Rachael Lloyd, of dating site eharmony, which ran the survey, said: “It might seem sad that half of British adults will not be celebrating Valentine’s Day this year, but there’s also a sense of liberation with many realising it’s the everyday acts of love which truly count.

“Lots of couples realised the importance of showing each other appreciation more often.”

Three cheers for that. My distinctly unromantic husband and I never mark Valentine’s Day, but, like many couples, particularly those who have been together for many years, we tend to take each other for granted and could both do with appreciating each other a bit more.

Saying thank you for that cup of tea, helping each other with household tasks and asking how each other is feeling - little things like that can give you a lift, albeit a small one.
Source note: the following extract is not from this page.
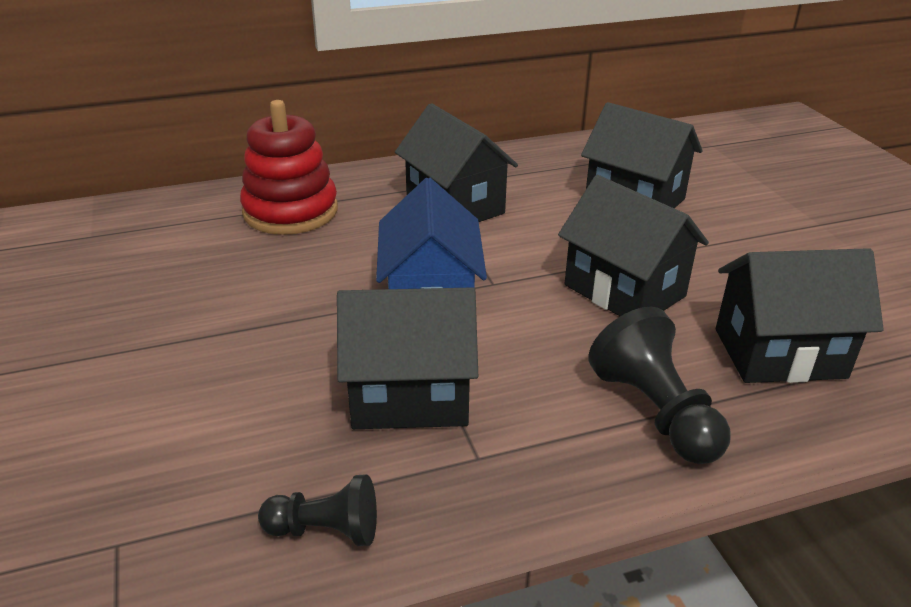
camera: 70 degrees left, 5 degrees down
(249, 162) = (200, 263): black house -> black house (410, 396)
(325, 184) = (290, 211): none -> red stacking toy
Such small gestures can brighten your day and improve your relationship.

It’s just that a little bit of consideration would make people feel like significant, rather than insignificant, others. We don’t need flowers or chocolates - just knowing someone cares is enough.

It is time we all made each other feel valued. We’ve all been through a lot over the past year, and life continues to be tough, so let’s make Valentine’s Day the start of a new chapter and show a bit of mutual appreciation - not just on Sunday but every day.

As for white stallions - I reckon I can manage manage without them. If I’m honest I wouldn’t be at all thrilled were my husband to turn up at the house with a horse. I’m much more a cat person.

And when you think about it, jet ski man isn’t perfect by any means. He was clearly highly irresponsible in what he did, and he paid the price with a jail sentence.